Coalition crisis? ‘If the right-wing gov’t falls, it’ll be Ben-Gvir’s fault’

After Likud refuses to transfer promised funds for communities in the Galilee and Negev regions, Otzma Yehudit boycotts critical votes.

By World Israel News Staff

Tensions are running high between National Security Minister Itamar Ben-Gvir and Prime Minister Benjamin Netanyahu, after the premier failed to live up to a coalition agreement with the Otzma Yehudit party to provide substantial budget funding to communities in the Negev and Galilee regions.

As an act of protest on Wednesday, Ben-Gvir, who is the head of Otzma Yehudit, ordered his party mates to boycott coalition voting. His party obeyed, with their MKs missing critical votes – leading to the opposition successfully passing a bill.

But Netanyahu’s Likud – which is the largest political party in both the Knesset and among Israeli voters – is reportedly sending a message that they will not cave to threats from their coalition partner.

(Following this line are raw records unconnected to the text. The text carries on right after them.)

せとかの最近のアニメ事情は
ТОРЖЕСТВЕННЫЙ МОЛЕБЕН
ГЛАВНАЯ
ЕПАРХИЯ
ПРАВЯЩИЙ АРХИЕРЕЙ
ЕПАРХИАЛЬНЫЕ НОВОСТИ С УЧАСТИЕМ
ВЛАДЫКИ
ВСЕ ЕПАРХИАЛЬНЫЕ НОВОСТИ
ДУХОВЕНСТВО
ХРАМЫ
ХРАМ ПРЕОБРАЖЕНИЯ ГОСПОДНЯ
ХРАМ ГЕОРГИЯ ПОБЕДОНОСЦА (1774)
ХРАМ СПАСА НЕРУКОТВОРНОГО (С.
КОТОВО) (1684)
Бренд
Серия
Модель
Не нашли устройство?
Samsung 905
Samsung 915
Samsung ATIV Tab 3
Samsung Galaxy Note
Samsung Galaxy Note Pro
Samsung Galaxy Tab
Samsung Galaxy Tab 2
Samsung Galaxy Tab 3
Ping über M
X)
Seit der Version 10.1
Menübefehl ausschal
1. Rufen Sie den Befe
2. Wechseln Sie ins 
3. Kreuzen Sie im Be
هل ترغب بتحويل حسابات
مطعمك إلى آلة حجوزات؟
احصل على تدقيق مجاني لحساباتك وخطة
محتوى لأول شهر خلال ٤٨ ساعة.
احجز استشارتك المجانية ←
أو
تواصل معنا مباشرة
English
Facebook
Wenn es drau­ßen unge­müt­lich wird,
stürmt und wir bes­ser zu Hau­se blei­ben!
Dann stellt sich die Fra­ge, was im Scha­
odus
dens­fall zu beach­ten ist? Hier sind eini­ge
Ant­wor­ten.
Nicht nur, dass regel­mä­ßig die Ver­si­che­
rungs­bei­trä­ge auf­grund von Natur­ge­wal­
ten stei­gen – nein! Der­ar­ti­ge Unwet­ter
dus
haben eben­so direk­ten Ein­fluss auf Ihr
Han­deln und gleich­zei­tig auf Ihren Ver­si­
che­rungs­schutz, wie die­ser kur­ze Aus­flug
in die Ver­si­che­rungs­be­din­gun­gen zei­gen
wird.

According to Ynet, Likud officials told Otzma Yehudit officials that it’s “impossible to work like this” and that they would certainly not transfer the funds after the smaller party’s stunt, arguing that doing so would be “giving in to an ultimatum.”

Likud MK Ofir Katz slammed Otzma Yehudit in a statement, charging that they were “paving the way for the fall of the right-wing government.”

An anonymous Likud official told Hebrew-language media that “the fall of the right-wing government will be Ben-Gvir’s fault.”

The official alleged that the lawmaker “cares more about media coverage than maintaining the right-wing government and the integrity of the coalition…Maybe it really is better that they bring down the government. We’ll go to elections and the public will reject the parties that brought down a right-wing government.”

Despite Likud’s chastising, Otzma Yehudit MKs signaled that they are not planning to back down.

In a statement, the party said that “the residents of the Negev and the Galilee, and the periphery, are just as important as coalition discipline.”

Notably, the ultra-Orthodox United Torah Judaism party has also been expressing displeasure with the current government, threatening to bring down the coalition should a law easing the IDF exemption process for yeshiva students not be passed by the end of the month.